Number four: Appreciate.
The adage “you catch more bees with honey” is powerful. We all need appreciation and validation, and people with ASD are no different.
Celebrate successes when they do something you know was hard for them. For example, my dad likes to write newsletters to stay in touch with our large family. He told me he often feels discouraged when he doesn’t get a response after sending them. It’s easy for us to neglect this simple courtesy, but it’s equally as easy to send him a short email saying, “Thanks, Dad. We love you.” My dad said, “I like to know people are thinking about me, especially now that I’m retired. It’s nice to get a phone call now and then.”
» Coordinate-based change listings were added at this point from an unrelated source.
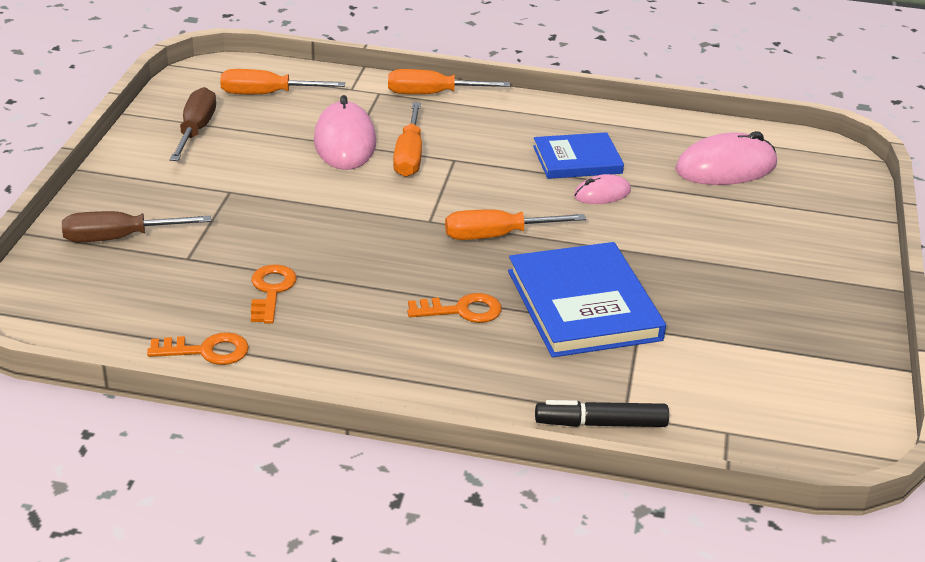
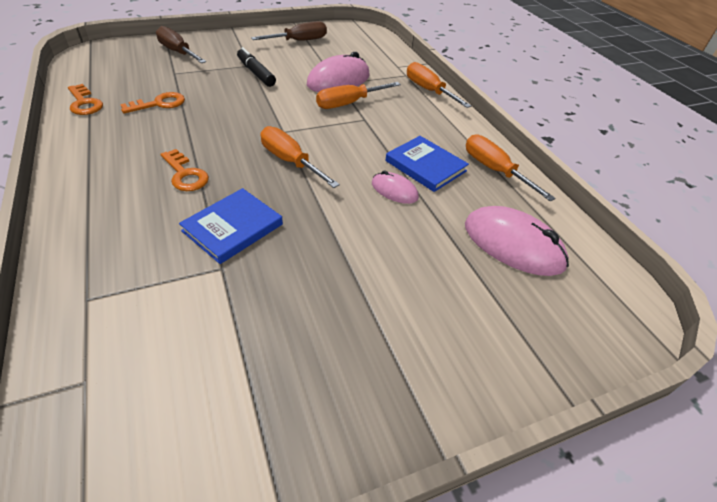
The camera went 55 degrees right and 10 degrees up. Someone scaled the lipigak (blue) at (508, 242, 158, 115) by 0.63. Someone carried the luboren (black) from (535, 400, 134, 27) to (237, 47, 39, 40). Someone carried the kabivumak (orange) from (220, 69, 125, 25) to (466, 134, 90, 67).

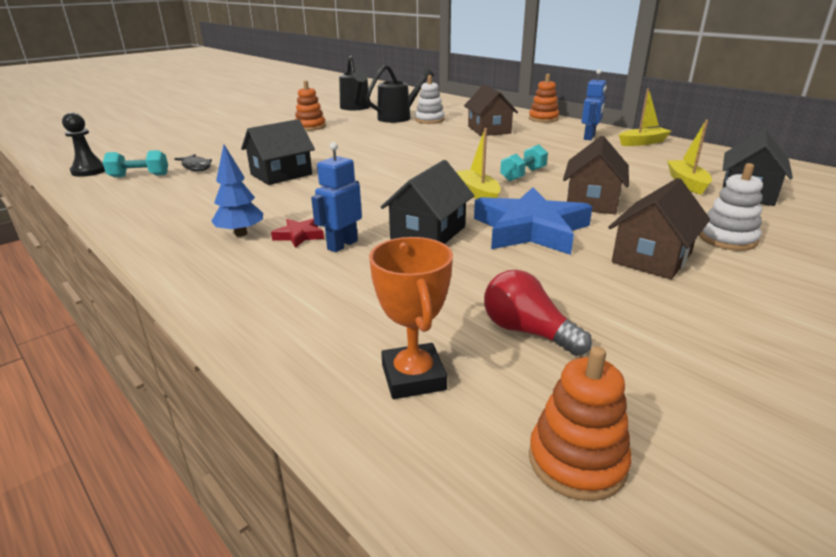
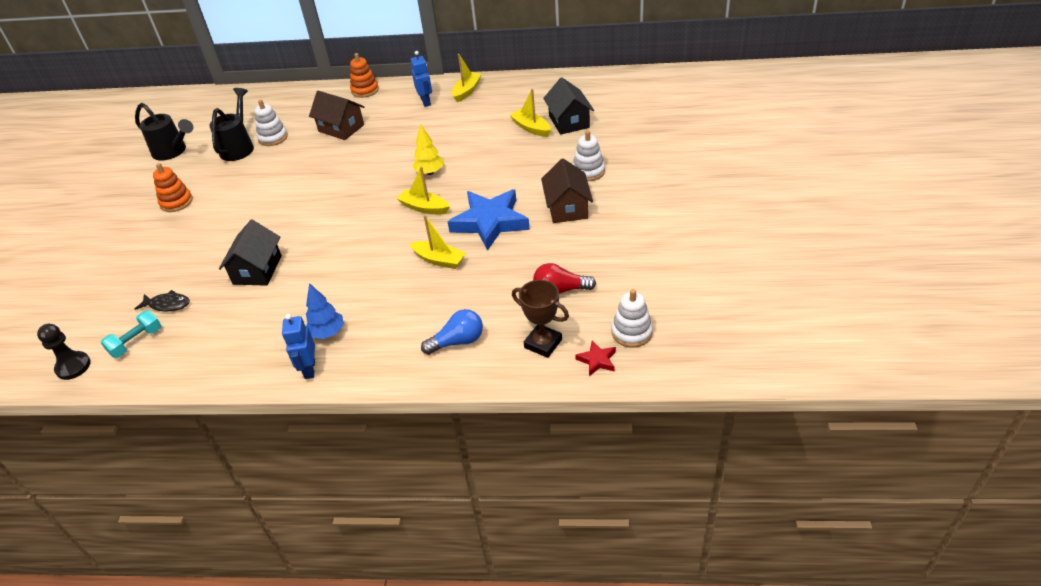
The camera went 40 degrees left and 15 degrees up. Someone carried the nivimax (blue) from (311, 142, 51, 110) to (282, 314, 33, 65). Someone swapped the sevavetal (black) at (381, 160, 93, 84) for the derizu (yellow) at (410, 215, 56, 54). Someone swapped the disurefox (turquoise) at (500, 144, 48, 38) for the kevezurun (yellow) at (412, 124, 32, 51). Someone put down the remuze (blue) at (421, 309, 62, 46). Someone repainted the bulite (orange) at (369, 237, 84, 162), which became the bulite (brown) at (512, 280, 57, 78). Someone carried the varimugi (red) from (271, 218, 53, 30) to (575, 340, 41, 36). Someone repainted the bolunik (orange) at (529, 346, 102, 155), which became the bolunik (white) at (611, 289, 42, 58). Someone took away the sevavetal (brown) at (563, 136, 66, 78).

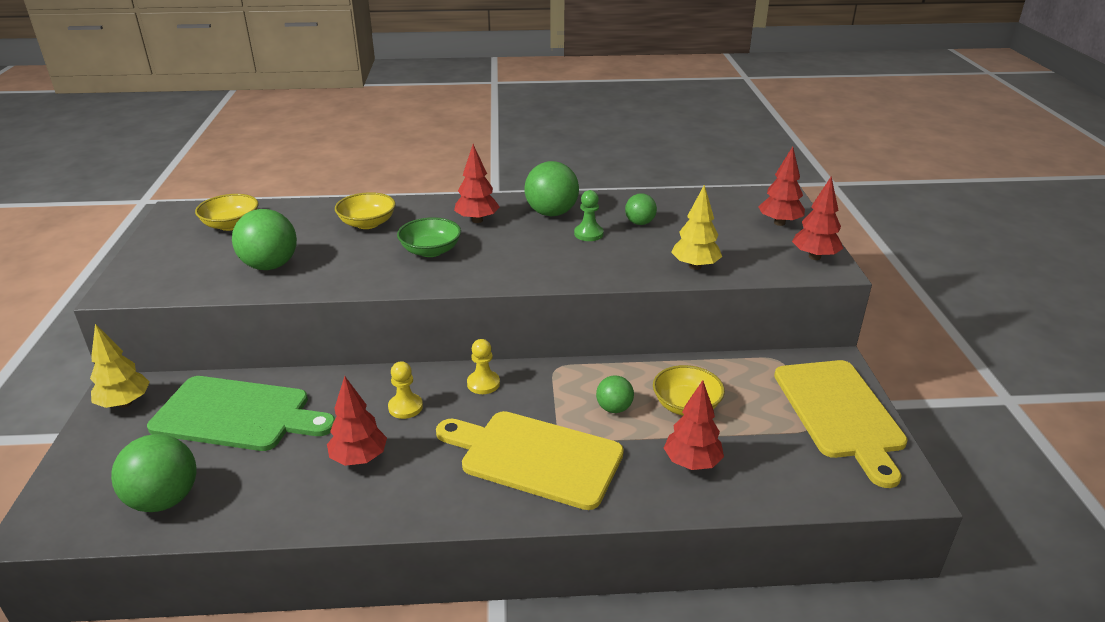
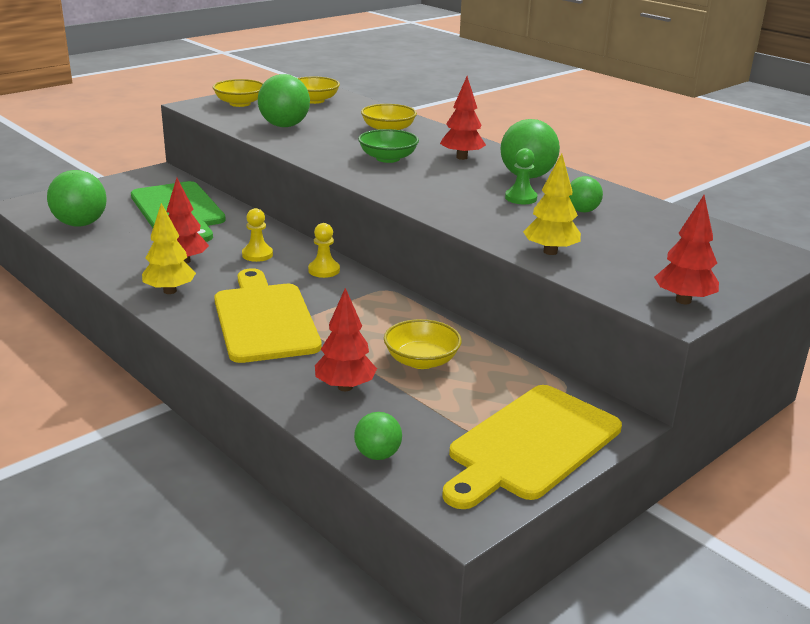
The camera went 50 degrees right and 5 degrees down. Someone carried the kevezurun (yellow) from (90, 324, 60, 84) to (142, 203, 54, 91). Someone put down the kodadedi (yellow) at (213, 79, 50, 28). Someone carried the loturuk (green) from (596, 375, 38, 38) to (354, 412, 48, 48). Someone took away the kevezurun (red) at (758, 146, 47, 80).

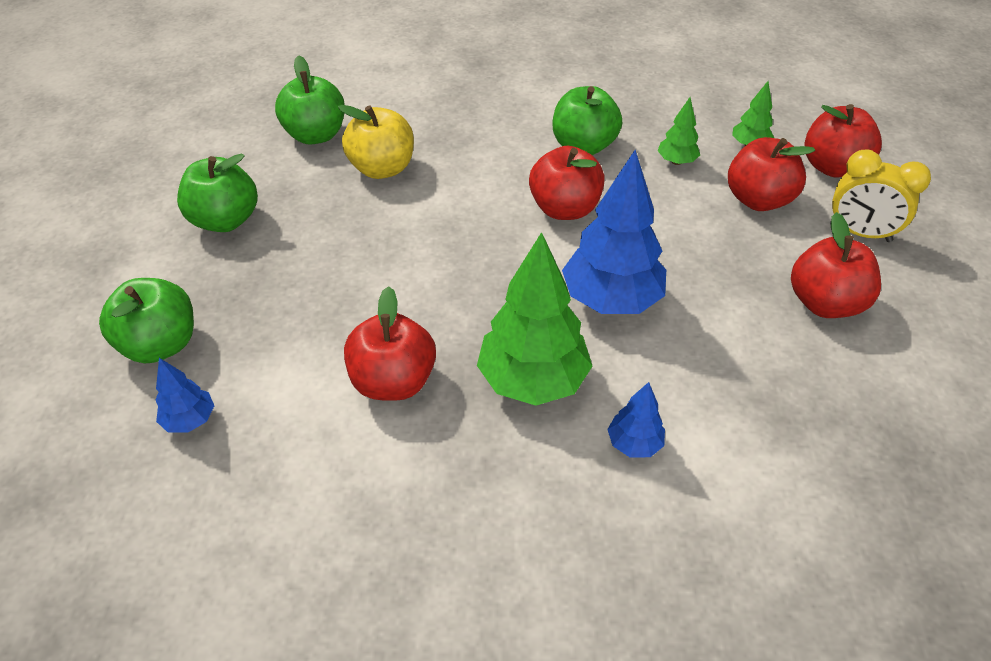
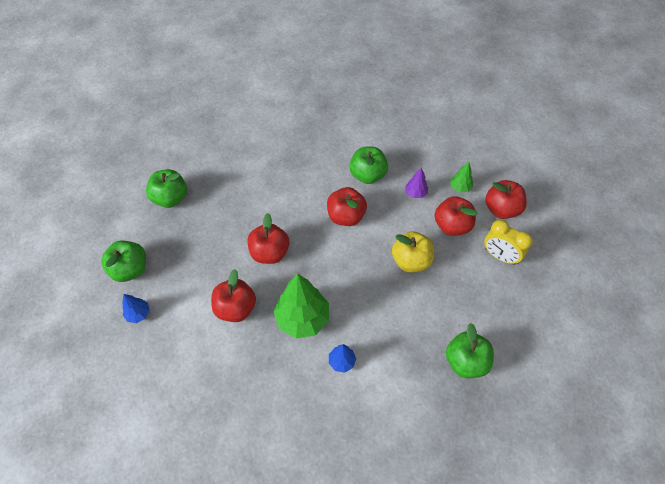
The camera went 10 degrees right and 10 degrees up. Someone carried the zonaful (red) from (791, 212, 90, 106) to (247, 213, 42, 51). Someone carried the zonaful (yellow) from (338, 105, 76, 74) to (392, 232, 42, 41). Someone repainted the kevezurun (green) at (658, 97, 42, 68), which became the kevezurun (purple) at (405, 167, 23, 31). Someone carried the zonaful (green) from (275, 55, 70, 90) to (446, 323, 48, 55). Someone took away the kevezurun (blue) at (562, 150, 104, 164).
Number five: Acknowledge your own needs.
It is important to recognize that we also have needs, and it isn’t necessary to constantly accommodate their preferences or walk on eggshells to avoid conflicts. If we don’t recognize what we need, we may feel resentful, so it is important to be mindful about what behaviors or situations are unhealthy for your relationship. We should understand how we are feeling, advocate for our needs, and be kinder to ourselves and our loved one.
For example, when my mom struggles with my dad, she is direct and tells him exactly what she needs. One night, my dad put himself to bed and turned off the living room light even though my mom was still using it. That really put her out. The next week, he turned her lamp on for her in their room so that when she went to bed she didn’t have to stumble in the dark after he had already gone to bed.
She told me, “He knows what makes me happy, but doesn’t do it consistently, and he needs to be reminded.” My dad chimed in that he can remember, “long enough to get out of the doghouse.”
Although my father, brother, and I may have the occasional “bump in the road” in our relationship, we now have a mutual understanding. We realize our brains work differently, and we appreciate and accept each other as unique individuals. Along the way, I’ve learned some great strategies that will hopefully work for everyone.
But most importantly, and what I’ve known all along, is that loving a person with ASD is about kindness, acceptance, patience, gentleness, and making others feel important. Isn’t that what we all deserve?